少し話し込んでしまった俺の様子を見に来たらしい。
「悪いまち、待たせたか」
「ううん。おにぃ、この人」
「あ、そうそう。その人が『なぎ。』さんだ」
「おー。はじめましてぇ、おに……じゃないや、衛の妹の、まちです」
妹の自己紹介、に対し、意外にも無反応の郡山さん。
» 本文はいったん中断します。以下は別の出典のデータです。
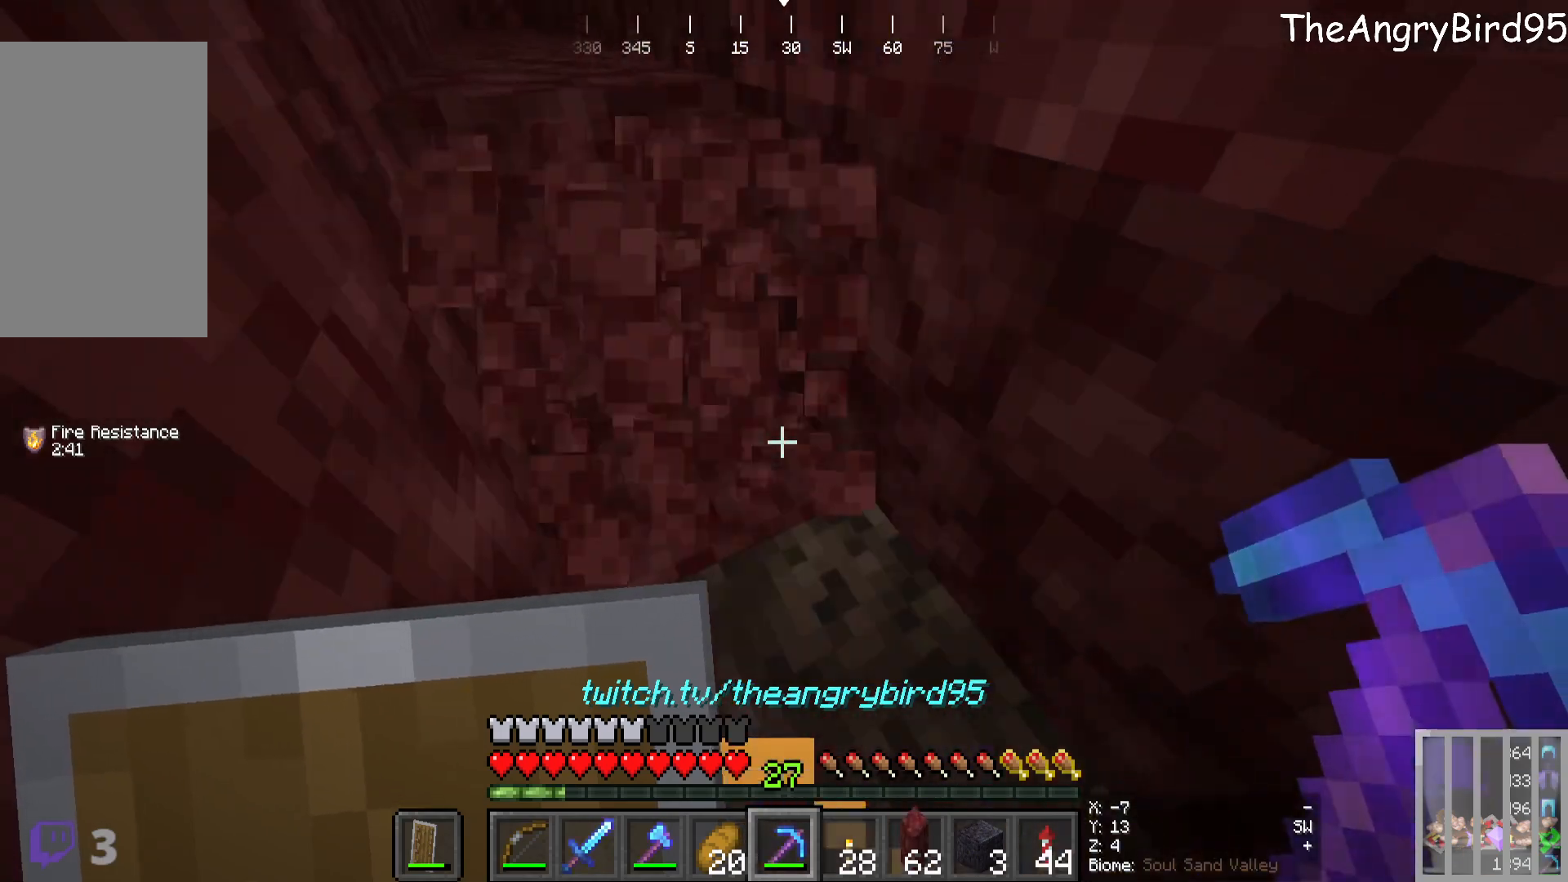
{"keys": [], "mouse": []}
口元を手で抑えたまま、身動き一つ取らずにいた。どこか痛めたかと心配そうに顔を覗き込むまちに対し、彼女は――
大げさに飛び
「えぇ」
「まち、お前筋肉が」
「違うよぉ。てかそんな人間いないって」
「冗談だよ」
半分くらい。ジト目のまちは放っておいて、とりあえずしゃがみ込んでしまった郡山さんの様子を伺えば……震えていた。まちを凝視しながら、頬を紅潮させ、何やら声にならない声を漏らしている。
「ぇ、ぇぅそ、だて、そん、え、ぅそぉ」
何を言っているかはよくわからないが、信じがたい現実に直面して、それを受け入れられない様子である。
今にもあふれそうな涙を、長身のまちを見上げることでなんとかこらえているような。
そんな様子を、やや引き気味に見守る我が妹。感じが悪い。
「まち、起こしてやって」
「はぁい」
「あ、だだだいじょ、ぶ!」
がばっと勢いよく立ち上がる郡山さんは、勢い余って何度かたたらを踏み、なんとか立ち上がった。
挙動不審なことこの上ない。怪訝そうな我ら兄妹に、顔を真っ赤にした郡山さんは。
「ご、ごめんなさい!」
逃げ出した。姿が見えなくなるまで全速力で、一度も振り返ることなく。
それをしっかりと見送ったまちは、遠い目をしながら呟いた。
「……ありゃあ相当鍛えてやがるぜ」
「現実逃避すんな」
「まち、なんか嫌われるようなことしたかなぁ」
「……どっちかというと」
「なぁに?」
「いや、なんでもない」
憶測でものを言っちゃいけないな。
それにしても……
気がかりなことがあると自分のことを名前で呼ぶ癖、まだ直ってなかったんだなぁ。俺の妹、超かわいい。